После этого он нарочито твердой походкой двинулся в город, впечатляя встречных бордовым цветом лица. Слободские собаки почтительно убегали с его дороги, опасаясь дубины:
Под Троицу приехал в Курск князь Всеволод. В мае, когда войско возвращалось из неудачного похода, князь на Казачьей заставе в баньке грязь походную смыл и, не медля, двинулся дальше. Теперь же все было иначе. Предупрежденные горожане и слободичи ждали Всеволода и его старшую дружину у Княжьей дороги.
Пыль из-под лошадиных копыт раньше боевых труб возвестила об их приближении. Рядом с князем ближние бояре в расшитых золотом корзнах*, в шапках дорогого меха, сбруи лошадей ярко блестят на солнце. Дальше воеводы, старшие дружинники. Эти тоже одеты не бедно, но отличались еще и статной посадкой в седлах.
Князь без оружия, одет просто: в холщовую, красиво расшитую рубаху. Шапка в приветственно поднятой руке, светлые кудри шевелит ветер, русая короткая борода не скрывает широкой добродушной улыбки.
– Здорово, куряне!
– крикнул он, поднявшись в стременах.
– Скучал по вам, воины мои доблестные.
– Гой еси*, княже!
– кричали встречающие.
– Дай Бог тебе здоровья, отец наш.
Всеволод старался с каждым знакомым поздороваться отдельно, поприветствовать хотя бы взмахом руки.
– Здорово, Гасила.
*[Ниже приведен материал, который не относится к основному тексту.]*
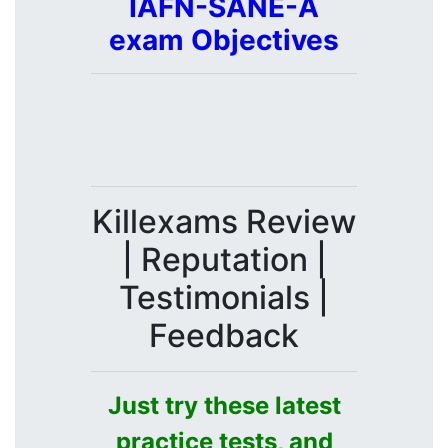
IAFN-SANE-A
exam Objectives
Killexams Review
| Reputation |
Testimonials |
Feedback
Just try these latest
practice tests, and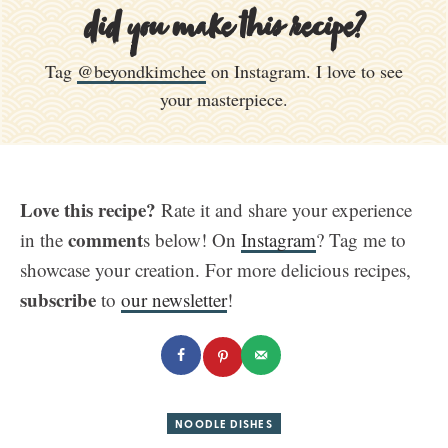
did you make this recipe?
Tag
@beyondkimchee
on Instagram. I love to see
your masterpiece.
Love this recipe?
Rate it and share your experience
comment
in the
s below! On
Instagram
? Tag me to
showcase your creation. For more delicious recipes,
subscribe
to
our newsletter
!
NOODLE DISHES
Живой еще? Не зашибли в стенке?
– Еще не раз в Поле с тобой сходим, княже.
– Эй, Людота!
– Всеволод осадил коня и, нагнувшись, дружески хлопнул кузнеца по плечу.
– Здорово, кузнец княжий. Меч твой исправно служит - спасибо за него.
Князь перевел взгляд на согбенного старика:
– Гой еси, Басарга*, старый вояка. Когда половцев воевать пойдем?
– Да хоть сегодня, - бодро отвечал старец под дружный смех.
– Только вели, чтобы печку горячую за мной на телеге возили:
Князь был хорош: крепок, ладен, красив. Черты лица соединяли в себе русское со скандинавским. Но не было в нем ничего, что позволило бы угадать легендарного воина. Среди курян, впрочем, как и в летописях, к Всеволоду прикрепилось прозвище "Буй-тур", "Бешеный бык". Такие имена случайно в суровом двенадцатом веке не давали - его надо было заслужить. "В бою страшен, как тур разъяренный, - объяснил как-то Людота.
– Себя забывает в сече, ран не чувствует и сталь чужая его не берет. После боя, бывало, водой князюшку отливали издали, а то, зашибет".